Six Reasons why you should read Our Endless Numbered Days
Our first Waterstones Book Club title of the year, Our Endless Numbered Days by Claire Fuller, is a mix of enchanting prose, suspense and domestic drama that will break your heart.
It is a post-apocalyptic novel with a twist
Is it just me, or does that phrase just sound great? It may be because the Christmas season has just ended, but anything ‘with a twist’ sounds like a cocktail: “I’ll have a post-apocalypse with a twist please”. It sounds eminently delicious, edgy, dark, unusual and strong. All of which could be applied to the novel Our Endless Numbered Days. This is the kind of book that, like a great cocktail, mixes the pleasurable with the dangerous to brilliant effect. It will make you want to consume the whole thing in one sitting. And like a strong Bloody Mary, the feeling will stay with you for a very long time.
It’s the end of the world as we know it
It is 1976 and eight-year-old Peggy Hillcoat lives in London with her parents: a concert pianist mother, and a paranoid, survivalist father. Apart from the question, “I wonder how those two make it work?” – so far, so ordinary. But then the outdoors-y father, who likes to go on retreats with his friends to practice End of The World protocol, becomes convinced the world is genuinely about to end, any second.
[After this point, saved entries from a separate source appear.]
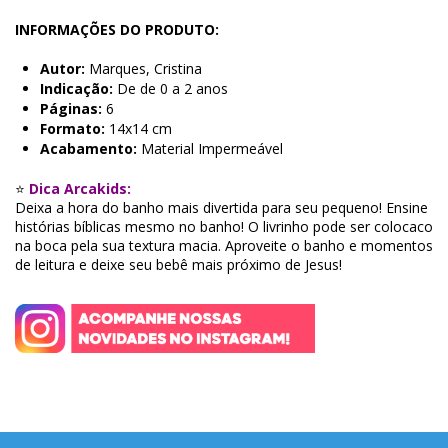
INFORMAÇÕES DO PRODUTO:
Autor:
Marques, Cristina
Indicação:
De de 0 a 2 anos
Páginas:
6
Formato:
14x14 cm
Acabamento:
Material Impermeável
⭐
Dica Arcakids:
Deixa a hora do banho mais divertida para seu pequeno! Ensine
histórias bíblicas mesmo no banho! O livrinho pode ser colocaco
na boca pela sua textura macia. Aproveite o banho e momentos
de leitura e deixe seu bebê mais próximo de Jesus!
After a disagreement with his wife, he takes Peggy (and by ‘takes’, we mean ‘abducts’) to a remote, hovel of a cabin, somewhere in rural Mainland Europe, the exact location of which is not initially made clear. Is this a terrifying case of Cold War paranoia or a very sensible and perspicacious father planning for the apocalypse? Well… I’m hardly going to tell you the answer, am I?
Page-turner is an understatement
There is a lightness and gentleness to the writing, but once you start, you will struggle to tear yourself away. It is masterfully plotted. The suspense is expertly controlled. And the creepiness cranks up, notch by notch, until it becomes increasingly difficult to put the book down. Every chapter will fill you with intrigue and dread – your concern for Peggy will mount with every sentence. You will find yourself, moon-eyed, on the edge of your seat, whipping the pages back as your heart beats faster and faster (even in the beautiful, quiet sections).
There are beautiful, quiet sections too
If you enjoy the exploration of natural landscapes within books – you will love Our Endless Numbered Days. As Peggy and her father make their life in the middle of nowhere, the descriptions of the wilderness will enchant you (while the plot keeps you hooked). Fuller has a talent for evocative prose that is inventive but not excessively ornamented. It adds a slightly other-worldly element, at times, to the story, which contributes wonderfully to the overall unease.
Disclaimer: you need to be able to stomach hunting and killing
My only warning is for the very faint at heart as living it rough in the wilderness means no supermarket or corner shop (gasp, I know!) and…the resulting foraging and hunting may…make some a little squeamish. But of course, a little blood and guts only all adds to the atmosphere and the tension… and the fear.
It is a heart-breaking story
This book will draw you in, keep you gripped until finally, it breaks your heart. It is surprising and touching. The fact Peggy is so young is a constant source of astonishment – her ability to handle the situation is both impressive and sad. It is a tale of a lost childhood – but one of resilience and strength too.